The internal elapsed time is only updated when checkpointing, so using <wu_cpu_time> as an indicator of speed involves very poor granularity. It's not the same CPU time which is reported to BOINC.
Joe
-
It's not the same CPU time which is reported to BOINC.
But in conjunction of % done field of state.sah? Are they written "atomicaly" at checkpointing? I mean if for example state.sah said 50% done in both cases and init_data.xml shows different times is it that difference that BOINC would show at 50% done moment for that tasks?
-
It's not the same CPU time which is reported to BOINC.
But in conjunction of % done field of state.sah?
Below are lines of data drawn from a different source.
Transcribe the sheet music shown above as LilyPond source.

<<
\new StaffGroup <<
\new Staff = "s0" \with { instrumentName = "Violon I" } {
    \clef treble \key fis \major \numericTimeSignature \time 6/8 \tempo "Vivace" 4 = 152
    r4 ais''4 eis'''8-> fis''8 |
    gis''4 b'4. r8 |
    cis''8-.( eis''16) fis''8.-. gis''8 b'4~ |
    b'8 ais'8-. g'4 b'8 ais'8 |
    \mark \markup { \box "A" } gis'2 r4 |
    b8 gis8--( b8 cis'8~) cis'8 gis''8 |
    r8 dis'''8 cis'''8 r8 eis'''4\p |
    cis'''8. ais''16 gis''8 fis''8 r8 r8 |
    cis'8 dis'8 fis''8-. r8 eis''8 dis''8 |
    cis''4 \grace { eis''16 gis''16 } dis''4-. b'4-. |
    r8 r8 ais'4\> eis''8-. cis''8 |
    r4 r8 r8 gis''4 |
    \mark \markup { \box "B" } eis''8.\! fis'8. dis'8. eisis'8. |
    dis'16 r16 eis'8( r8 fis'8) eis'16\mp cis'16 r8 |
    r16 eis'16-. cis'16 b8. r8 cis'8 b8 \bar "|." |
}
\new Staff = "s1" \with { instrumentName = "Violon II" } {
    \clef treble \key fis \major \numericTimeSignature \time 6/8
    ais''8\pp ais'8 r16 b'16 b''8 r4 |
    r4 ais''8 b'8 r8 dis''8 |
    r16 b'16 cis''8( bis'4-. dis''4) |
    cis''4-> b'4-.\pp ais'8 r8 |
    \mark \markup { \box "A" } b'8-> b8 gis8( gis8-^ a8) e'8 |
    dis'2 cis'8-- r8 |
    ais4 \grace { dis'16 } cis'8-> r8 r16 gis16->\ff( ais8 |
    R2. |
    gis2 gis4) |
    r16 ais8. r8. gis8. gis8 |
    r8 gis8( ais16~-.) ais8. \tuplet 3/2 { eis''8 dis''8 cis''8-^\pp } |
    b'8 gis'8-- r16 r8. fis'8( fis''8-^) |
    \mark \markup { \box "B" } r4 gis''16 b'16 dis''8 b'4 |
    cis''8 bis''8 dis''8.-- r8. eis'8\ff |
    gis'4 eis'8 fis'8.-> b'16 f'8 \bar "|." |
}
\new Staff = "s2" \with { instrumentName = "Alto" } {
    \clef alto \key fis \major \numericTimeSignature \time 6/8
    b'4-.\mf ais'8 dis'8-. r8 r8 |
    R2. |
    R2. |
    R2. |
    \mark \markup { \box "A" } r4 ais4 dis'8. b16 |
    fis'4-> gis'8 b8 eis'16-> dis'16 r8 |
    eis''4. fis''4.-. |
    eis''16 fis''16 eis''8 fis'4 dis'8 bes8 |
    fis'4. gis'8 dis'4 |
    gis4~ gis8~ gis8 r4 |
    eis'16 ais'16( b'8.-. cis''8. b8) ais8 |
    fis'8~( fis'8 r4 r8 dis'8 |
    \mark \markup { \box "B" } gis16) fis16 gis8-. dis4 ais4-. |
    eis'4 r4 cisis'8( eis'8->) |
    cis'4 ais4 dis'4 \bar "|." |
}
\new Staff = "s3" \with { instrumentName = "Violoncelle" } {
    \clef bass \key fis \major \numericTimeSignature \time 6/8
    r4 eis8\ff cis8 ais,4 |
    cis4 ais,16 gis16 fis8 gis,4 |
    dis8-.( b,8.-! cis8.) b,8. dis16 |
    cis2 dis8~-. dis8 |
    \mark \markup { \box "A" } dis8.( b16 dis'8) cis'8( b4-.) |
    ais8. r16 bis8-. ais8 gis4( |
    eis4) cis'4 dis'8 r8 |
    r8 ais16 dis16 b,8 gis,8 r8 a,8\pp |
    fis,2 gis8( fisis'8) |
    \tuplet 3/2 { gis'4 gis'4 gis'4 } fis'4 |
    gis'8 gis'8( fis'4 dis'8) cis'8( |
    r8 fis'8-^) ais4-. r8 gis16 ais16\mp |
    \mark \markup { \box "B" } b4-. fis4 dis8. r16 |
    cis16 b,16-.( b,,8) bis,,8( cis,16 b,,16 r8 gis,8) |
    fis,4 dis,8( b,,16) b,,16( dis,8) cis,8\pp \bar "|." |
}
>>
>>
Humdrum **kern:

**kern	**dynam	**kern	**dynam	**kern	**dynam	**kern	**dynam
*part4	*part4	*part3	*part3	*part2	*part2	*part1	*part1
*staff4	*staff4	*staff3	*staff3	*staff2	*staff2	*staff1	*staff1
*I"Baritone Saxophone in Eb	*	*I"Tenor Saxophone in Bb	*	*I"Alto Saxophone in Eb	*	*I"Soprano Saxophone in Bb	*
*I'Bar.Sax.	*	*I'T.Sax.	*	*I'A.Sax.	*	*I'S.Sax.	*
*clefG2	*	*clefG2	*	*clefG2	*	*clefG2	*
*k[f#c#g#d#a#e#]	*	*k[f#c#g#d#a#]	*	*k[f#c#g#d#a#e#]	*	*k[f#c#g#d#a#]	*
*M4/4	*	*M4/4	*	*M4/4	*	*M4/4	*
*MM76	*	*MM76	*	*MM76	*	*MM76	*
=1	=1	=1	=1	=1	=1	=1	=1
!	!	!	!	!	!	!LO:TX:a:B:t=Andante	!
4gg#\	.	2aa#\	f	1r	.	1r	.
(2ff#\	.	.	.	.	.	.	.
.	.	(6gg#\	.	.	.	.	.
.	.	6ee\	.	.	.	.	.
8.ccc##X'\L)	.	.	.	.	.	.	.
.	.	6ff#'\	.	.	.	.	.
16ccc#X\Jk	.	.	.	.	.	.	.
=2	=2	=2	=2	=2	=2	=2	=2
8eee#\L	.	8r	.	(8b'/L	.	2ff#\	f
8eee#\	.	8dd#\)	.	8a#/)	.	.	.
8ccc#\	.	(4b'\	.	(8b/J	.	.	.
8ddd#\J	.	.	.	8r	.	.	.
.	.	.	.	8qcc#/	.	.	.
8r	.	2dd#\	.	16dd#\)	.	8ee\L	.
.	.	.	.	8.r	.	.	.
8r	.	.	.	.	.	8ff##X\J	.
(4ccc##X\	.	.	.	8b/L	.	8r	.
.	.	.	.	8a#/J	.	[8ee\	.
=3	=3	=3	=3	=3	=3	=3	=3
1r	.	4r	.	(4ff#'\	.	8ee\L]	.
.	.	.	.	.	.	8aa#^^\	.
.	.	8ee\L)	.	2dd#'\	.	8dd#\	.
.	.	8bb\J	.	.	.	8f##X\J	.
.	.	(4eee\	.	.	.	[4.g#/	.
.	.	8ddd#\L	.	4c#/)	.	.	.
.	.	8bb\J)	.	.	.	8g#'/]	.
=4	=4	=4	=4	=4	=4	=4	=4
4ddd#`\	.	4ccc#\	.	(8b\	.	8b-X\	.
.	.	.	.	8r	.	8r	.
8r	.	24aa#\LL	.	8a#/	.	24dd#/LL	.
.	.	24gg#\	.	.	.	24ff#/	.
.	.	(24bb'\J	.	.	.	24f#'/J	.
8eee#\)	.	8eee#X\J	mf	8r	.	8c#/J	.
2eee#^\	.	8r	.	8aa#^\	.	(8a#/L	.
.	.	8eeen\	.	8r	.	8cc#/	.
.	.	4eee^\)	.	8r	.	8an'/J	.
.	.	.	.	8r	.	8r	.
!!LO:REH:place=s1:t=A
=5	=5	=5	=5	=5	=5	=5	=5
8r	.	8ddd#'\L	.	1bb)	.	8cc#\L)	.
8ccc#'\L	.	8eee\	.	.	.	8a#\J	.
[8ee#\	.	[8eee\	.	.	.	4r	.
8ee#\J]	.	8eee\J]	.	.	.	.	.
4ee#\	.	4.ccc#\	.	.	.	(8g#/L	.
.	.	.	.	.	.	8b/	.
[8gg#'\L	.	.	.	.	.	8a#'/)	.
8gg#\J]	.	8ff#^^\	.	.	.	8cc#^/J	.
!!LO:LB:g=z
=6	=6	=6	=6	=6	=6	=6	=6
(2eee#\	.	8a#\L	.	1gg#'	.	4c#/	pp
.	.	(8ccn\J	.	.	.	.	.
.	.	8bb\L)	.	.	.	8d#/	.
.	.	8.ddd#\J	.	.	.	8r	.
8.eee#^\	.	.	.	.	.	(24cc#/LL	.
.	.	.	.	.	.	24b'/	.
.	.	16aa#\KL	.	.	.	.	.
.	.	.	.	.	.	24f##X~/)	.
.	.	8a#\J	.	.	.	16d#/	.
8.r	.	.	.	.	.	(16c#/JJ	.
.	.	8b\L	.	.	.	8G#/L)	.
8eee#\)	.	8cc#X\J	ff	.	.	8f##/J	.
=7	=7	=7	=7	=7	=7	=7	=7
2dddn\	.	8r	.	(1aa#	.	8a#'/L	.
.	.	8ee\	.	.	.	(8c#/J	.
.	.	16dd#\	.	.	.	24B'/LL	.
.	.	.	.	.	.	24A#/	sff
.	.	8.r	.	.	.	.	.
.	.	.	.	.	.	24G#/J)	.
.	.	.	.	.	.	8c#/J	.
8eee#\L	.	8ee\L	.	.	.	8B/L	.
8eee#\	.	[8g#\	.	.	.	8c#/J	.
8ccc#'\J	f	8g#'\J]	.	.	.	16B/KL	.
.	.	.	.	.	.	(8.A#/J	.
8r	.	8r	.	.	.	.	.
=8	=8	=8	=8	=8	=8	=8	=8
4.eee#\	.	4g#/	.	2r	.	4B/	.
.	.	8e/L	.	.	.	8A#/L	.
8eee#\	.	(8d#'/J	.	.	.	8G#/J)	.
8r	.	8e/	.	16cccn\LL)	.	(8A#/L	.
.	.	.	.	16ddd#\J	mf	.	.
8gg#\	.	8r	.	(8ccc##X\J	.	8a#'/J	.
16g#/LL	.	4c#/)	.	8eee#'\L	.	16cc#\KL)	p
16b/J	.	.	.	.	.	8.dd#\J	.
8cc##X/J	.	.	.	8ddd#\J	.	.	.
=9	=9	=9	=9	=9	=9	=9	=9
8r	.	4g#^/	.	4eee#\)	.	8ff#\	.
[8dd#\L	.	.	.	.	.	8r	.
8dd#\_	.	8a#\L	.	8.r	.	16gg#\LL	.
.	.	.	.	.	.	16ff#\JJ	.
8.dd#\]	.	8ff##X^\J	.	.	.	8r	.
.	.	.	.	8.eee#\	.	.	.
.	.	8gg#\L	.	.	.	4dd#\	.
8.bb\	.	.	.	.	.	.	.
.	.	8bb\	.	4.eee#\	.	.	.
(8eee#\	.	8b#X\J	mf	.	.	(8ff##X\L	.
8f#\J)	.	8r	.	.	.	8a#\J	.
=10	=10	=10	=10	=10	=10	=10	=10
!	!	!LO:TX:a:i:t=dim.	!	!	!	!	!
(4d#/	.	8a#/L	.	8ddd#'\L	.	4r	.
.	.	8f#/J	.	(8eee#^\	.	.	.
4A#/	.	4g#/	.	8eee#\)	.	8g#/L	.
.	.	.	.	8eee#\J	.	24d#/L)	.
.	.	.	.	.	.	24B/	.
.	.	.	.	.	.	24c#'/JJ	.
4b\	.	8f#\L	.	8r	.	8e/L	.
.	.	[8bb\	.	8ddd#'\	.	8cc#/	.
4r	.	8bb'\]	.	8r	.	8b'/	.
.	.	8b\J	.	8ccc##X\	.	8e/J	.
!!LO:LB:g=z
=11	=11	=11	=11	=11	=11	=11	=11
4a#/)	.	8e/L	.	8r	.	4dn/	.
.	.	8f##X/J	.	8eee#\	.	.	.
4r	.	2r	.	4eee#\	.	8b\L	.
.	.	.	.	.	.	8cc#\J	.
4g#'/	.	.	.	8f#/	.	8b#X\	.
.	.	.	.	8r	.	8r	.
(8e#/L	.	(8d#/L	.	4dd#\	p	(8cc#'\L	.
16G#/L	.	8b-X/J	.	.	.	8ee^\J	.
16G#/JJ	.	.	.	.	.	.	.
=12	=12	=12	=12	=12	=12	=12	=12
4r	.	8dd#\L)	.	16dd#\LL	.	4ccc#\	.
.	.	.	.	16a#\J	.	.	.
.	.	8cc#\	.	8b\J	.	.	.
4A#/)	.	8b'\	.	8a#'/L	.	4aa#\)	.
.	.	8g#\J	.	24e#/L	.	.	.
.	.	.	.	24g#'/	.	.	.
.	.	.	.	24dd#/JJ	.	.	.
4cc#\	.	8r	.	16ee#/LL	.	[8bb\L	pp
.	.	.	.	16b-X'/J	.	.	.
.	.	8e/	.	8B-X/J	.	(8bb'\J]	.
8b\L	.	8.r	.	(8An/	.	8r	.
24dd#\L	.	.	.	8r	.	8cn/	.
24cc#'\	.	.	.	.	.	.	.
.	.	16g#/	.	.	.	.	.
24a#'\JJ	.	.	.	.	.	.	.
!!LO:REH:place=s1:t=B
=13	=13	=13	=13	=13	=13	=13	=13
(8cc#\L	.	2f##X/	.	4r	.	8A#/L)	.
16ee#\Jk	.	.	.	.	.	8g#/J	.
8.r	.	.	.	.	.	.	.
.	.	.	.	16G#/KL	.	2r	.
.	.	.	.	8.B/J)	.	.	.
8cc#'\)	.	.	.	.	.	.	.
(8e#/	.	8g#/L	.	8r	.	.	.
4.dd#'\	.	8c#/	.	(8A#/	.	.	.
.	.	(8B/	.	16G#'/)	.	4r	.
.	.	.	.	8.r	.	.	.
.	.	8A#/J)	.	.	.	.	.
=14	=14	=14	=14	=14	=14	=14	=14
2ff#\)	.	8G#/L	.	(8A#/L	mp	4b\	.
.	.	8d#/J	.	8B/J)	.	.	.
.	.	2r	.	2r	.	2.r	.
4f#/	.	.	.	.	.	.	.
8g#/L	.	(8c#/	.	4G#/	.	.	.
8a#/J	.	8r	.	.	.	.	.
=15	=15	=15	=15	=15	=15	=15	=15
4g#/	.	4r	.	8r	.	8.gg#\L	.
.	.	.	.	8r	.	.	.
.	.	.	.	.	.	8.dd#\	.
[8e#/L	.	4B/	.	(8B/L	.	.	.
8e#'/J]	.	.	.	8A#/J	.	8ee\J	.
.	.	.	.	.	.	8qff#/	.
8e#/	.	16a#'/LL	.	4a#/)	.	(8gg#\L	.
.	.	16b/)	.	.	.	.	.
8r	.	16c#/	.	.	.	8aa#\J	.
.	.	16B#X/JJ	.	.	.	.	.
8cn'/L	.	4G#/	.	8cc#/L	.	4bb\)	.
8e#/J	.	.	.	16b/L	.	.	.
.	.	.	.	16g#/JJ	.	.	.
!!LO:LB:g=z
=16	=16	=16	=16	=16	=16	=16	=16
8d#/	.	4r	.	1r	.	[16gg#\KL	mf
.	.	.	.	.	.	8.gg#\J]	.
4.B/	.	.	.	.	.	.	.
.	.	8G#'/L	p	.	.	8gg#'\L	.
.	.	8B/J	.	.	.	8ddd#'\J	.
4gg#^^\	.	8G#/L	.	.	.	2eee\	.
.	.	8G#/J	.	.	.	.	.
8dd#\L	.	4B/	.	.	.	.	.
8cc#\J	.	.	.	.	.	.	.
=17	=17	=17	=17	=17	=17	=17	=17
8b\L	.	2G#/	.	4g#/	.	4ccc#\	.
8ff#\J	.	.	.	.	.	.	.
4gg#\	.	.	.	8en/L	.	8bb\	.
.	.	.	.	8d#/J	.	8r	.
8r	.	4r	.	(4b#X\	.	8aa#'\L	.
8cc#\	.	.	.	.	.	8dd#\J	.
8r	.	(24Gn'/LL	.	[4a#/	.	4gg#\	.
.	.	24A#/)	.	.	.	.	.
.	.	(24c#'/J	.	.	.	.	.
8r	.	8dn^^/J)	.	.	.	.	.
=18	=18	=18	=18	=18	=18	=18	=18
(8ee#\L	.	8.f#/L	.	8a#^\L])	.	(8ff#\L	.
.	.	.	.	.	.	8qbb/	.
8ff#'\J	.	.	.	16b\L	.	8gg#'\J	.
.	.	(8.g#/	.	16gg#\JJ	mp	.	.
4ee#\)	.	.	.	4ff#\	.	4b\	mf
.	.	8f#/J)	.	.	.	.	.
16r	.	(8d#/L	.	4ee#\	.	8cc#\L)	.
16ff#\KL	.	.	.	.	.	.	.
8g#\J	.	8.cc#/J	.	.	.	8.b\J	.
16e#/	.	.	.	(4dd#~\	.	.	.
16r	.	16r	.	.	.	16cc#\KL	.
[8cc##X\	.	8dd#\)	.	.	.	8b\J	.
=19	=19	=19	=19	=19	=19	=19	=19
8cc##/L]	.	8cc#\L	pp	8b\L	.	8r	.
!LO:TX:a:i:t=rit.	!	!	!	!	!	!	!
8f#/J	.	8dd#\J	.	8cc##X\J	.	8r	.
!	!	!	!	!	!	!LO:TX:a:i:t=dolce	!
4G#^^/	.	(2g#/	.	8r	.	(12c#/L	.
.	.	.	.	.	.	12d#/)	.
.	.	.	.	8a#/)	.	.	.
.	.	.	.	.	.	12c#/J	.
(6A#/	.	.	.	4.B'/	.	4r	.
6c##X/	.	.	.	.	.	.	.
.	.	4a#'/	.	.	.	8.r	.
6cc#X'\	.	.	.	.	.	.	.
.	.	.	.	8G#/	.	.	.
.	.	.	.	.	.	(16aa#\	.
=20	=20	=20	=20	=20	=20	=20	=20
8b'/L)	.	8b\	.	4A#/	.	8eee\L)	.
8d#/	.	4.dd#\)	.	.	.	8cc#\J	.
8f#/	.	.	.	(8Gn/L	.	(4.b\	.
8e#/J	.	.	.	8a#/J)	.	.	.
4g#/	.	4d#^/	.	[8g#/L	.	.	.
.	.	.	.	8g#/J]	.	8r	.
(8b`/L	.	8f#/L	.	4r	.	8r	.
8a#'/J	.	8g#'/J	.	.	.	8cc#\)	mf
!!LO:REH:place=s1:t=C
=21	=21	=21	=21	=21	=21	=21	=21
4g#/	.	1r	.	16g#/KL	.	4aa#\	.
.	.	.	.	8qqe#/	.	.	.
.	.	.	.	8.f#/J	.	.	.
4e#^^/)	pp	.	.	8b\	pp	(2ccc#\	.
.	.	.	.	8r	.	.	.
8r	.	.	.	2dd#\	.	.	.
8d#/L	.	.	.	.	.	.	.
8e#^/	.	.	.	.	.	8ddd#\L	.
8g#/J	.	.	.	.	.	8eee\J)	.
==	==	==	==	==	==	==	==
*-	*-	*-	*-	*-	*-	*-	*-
Are they written "atomicaly" at checkpointing? I mean if for example state.sah said 50% done in both cases and init_data.xml shows different times is it that difference that BOINC would show at 50% done moment for that tasks?
If you have two separate runs stopped when the <prog> field in state.sah indicates 50% the <wu_cpu_time> in init_data.xml does reflect the time associated with the checkpoint. If the <prog> values are quite close, doing a speed comparison that way should be reliable.
However, the progress calculation is not extremely linear. It's based on approximations of the relative time to do FFTs, chirping, and the various kinds of signal searches. Those approximations were last adjusted before setiathome_enhanced was released to the main project and even then it only produced roughly linear progress. With optimizations applied, a single set of approximations cannot be accurate. Theoretically an adjustment could be applied based on the relative timings of the "standard" routines and the chosen optimized routines, but it would take a fair amount of programming to implement and much testing time to get right.
Because all my hosts are single CPU, my preference has been to adjust the chirp limits in a WU to give a useful full run time, do the standalone testing with very little else running, and use the elapsed wall time in speed comparison. The extremely shortened testWU-1 and similar are definitely a compromise between accuracy and how much time is reasonable to ask of volunteer testers. I'd prefer test WUs with the chirp limits scaled down by a factor of 5 at most, TestWU-1 was scaled by 20 relative to the old 20 and 50 limits and that's about 30 or 40 relative to MB WUs.
For multi-CPU systems I think what would work best is using full run test WUs, but divide the final <wu_cpu_time> from init_data.xml by the <prog> value in the final state.sah to adjust for the partial checkpoint interval at the end.
Joe